**What is required**
Nothing but the lines below from the one with "unik yang dipenuhi" through the one with "Dichiarazione di accessibilità" should be output, each exactly as given, and no pictures.

Saved entries
((
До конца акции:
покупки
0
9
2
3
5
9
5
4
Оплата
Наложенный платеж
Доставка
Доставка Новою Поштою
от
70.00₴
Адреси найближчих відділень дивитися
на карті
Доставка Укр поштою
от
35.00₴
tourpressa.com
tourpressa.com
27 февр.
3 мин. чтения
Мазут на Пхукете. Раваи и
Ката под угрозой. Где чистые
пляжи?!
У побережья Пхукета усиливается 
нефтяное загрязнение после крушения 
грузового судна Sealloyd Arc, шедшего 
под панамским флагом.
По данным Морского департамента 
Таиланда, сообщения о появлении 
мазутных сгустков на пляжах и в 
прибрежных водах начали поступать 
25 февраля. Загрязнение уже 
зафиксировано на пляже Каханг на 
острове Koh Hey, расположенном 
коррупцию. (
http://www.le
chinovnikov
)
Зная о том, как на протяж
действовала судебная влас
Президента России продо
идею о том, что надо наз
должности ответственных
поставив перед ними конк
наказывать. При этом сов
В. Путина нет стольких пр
))
((
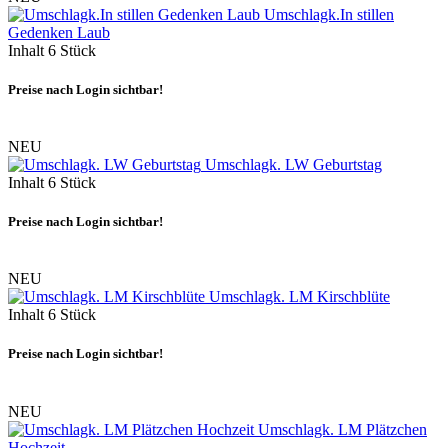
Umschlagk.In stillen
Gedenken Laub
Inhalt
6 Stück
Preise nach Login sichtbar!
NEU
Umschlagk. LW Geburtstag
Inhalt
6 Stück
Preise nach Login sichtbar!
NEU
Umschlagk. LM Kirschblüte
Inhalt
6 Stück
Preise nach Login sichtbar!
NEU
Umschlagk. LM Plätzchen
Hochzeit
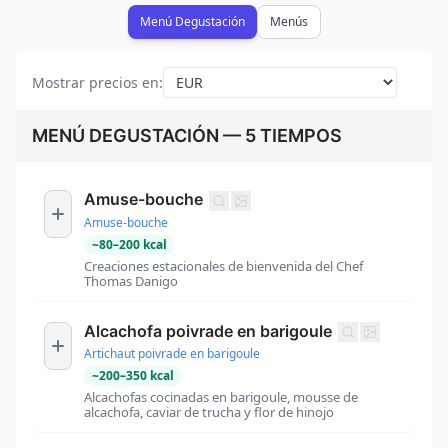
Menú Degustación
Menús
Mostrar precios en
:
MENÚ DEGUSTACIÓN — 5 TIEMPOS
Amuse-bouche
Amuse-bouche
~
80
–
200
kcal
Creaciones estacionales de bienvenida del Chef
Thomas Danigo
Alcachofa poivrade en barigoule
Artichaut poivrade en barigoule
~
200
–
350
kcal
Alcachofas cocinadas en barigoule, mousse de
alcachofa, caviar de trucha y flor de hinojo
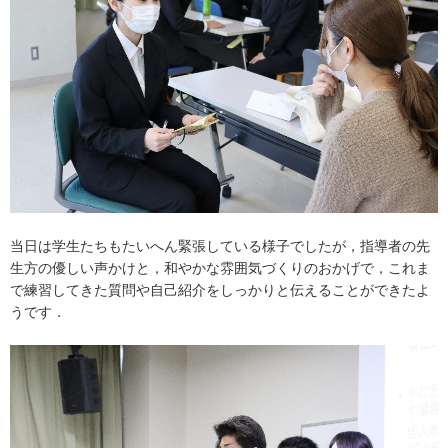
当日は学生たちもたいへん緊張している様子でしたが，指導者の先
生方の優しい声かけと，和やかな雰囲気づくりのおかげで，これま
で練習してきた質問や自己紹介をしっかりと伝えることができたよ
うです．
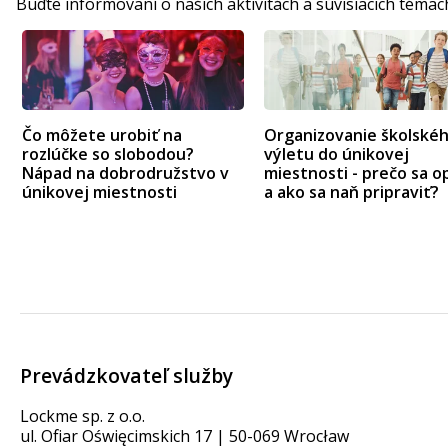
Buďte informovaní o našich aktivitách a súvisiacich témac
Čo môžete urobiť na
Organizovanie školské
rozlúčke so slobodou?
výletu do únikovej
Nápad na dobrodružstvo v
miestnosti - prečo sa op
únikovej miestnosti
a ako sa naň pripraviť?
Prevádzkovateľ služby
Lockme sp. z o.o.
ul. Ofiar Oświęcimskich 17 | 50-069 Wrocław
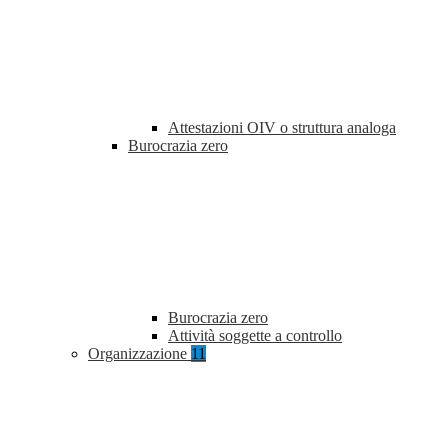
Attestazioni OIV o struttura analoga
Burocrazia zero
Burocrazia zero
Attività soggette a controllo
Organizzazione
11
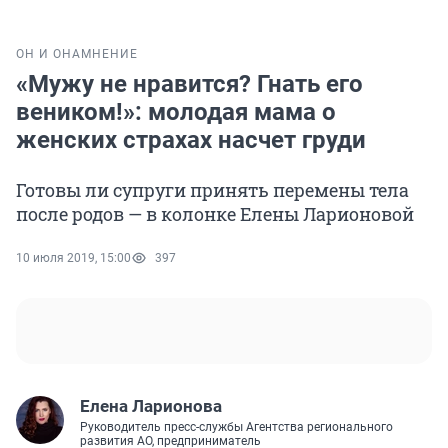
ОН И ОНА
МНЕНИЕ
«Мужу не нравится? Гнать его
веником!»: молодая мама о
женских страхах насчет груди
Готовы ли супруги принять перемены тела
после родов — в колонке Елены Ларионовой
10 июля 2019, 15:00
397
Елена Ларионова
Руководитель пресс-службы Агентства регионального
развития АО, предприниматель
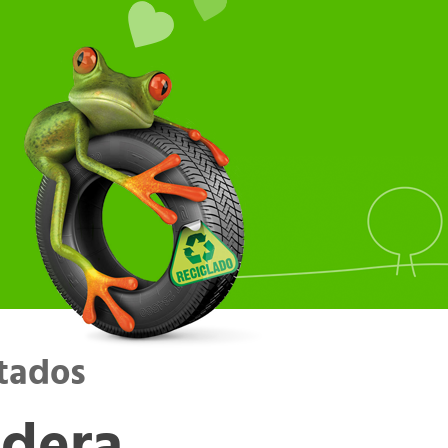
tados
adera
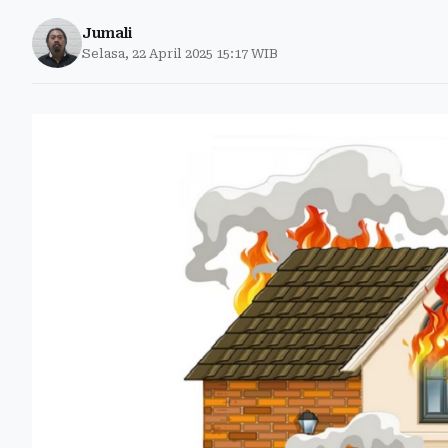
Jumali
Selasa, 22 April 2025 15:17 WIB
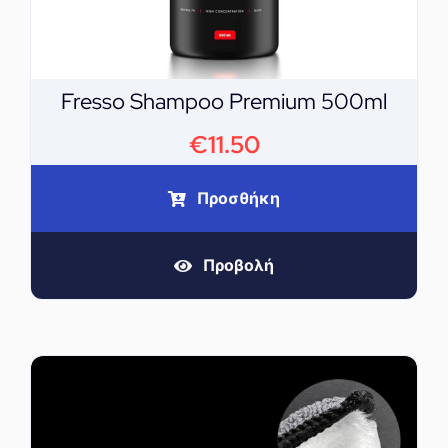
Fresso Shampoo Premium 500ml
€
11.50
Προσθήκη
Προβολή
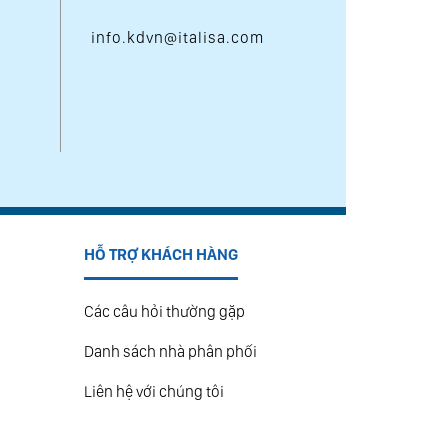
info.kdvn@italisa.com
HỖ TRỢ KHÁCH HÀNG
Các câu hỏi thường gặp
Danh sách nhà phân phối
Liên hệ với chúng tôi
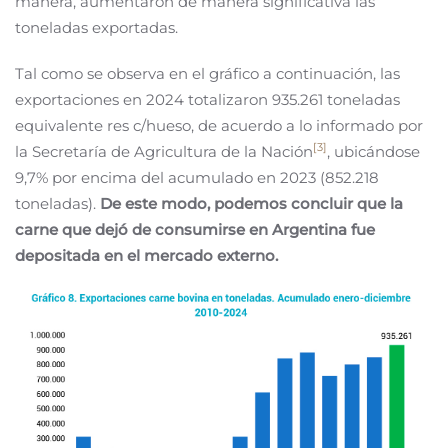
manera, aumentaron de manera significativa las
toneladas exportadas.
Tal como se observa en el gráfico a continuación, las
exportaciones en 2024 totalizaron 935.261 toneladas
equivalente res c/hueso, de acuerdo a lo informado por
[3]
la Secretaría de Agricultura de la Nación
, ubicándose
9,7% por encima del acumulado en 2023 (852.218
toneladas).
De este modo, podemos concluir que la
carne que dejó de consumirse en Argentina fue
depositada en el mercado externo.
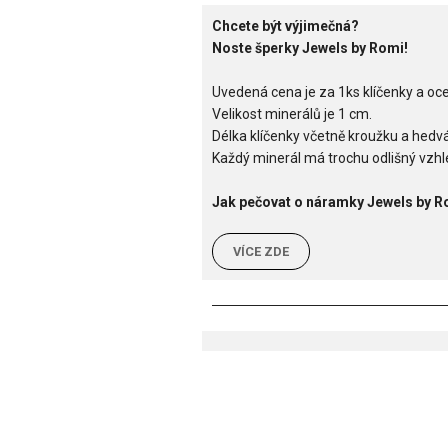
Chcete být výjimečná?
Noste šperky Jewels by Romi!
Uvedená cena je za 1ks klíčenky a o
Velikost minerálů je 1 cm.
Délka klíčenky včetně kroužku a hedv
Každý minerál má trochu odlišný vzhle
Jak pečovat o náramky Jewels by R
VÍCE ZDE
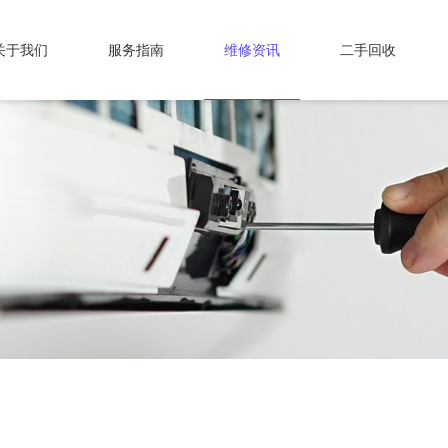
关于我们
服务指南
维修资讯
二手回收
))
((
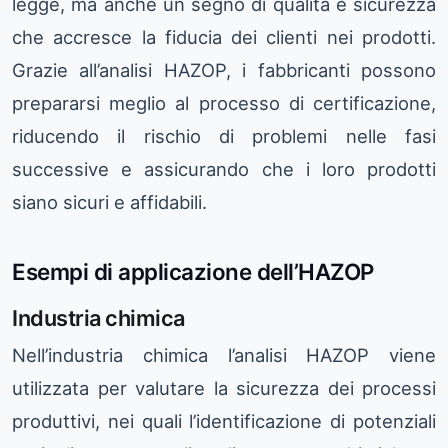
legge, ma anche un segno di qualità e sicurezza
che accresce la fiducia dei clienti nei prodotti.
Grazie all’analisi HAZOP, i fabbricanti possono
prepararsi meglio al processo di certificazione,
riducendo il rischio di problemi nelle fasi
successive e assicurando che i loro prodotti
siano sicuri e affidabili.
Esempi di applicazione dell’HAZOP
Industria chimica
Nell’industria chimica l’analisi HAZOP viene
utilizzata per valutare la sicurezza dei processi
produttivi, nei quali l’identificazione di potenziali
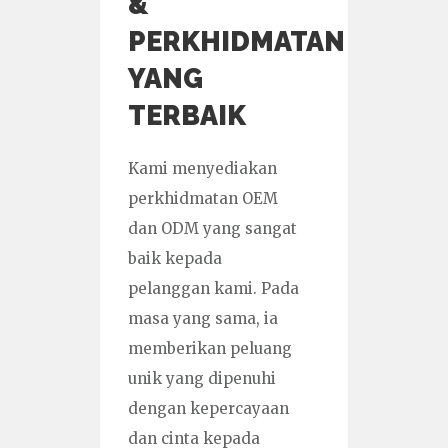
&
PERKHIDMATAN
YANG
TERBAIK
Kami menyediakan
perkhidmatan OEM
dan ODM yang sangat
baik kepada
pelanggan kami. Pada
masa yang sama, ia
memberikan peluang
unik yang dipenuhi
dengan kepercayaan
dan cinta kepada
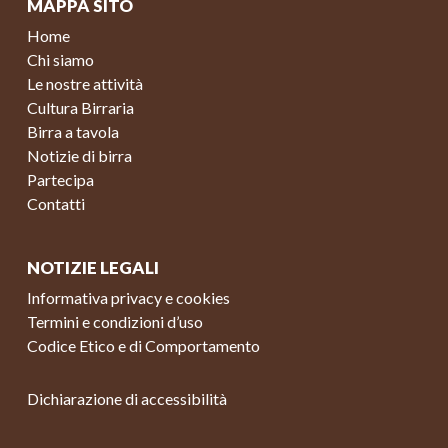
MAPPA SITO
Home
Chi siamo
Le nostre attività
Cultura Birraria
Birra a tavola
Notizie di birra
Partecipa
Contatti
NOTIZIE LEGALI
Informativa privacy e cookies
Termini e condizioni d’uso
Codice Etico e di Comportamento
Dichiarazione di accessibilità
))
**Solution to this task**
unik yang dipenuhi
dengan kepercayaan
dan cinta kepada
MAPPA SITO
Home
Chi siamo
Le nostre attività
Cultura Birraria
Birra a tavola
Notizie di birra
Partecipa
Contatti
NOTIZIE LEGALI
Informativa privacy e cookies
Termini e condizioni d’uso
Codice Etico e di Comportamento
Dichiarazione di accessibilità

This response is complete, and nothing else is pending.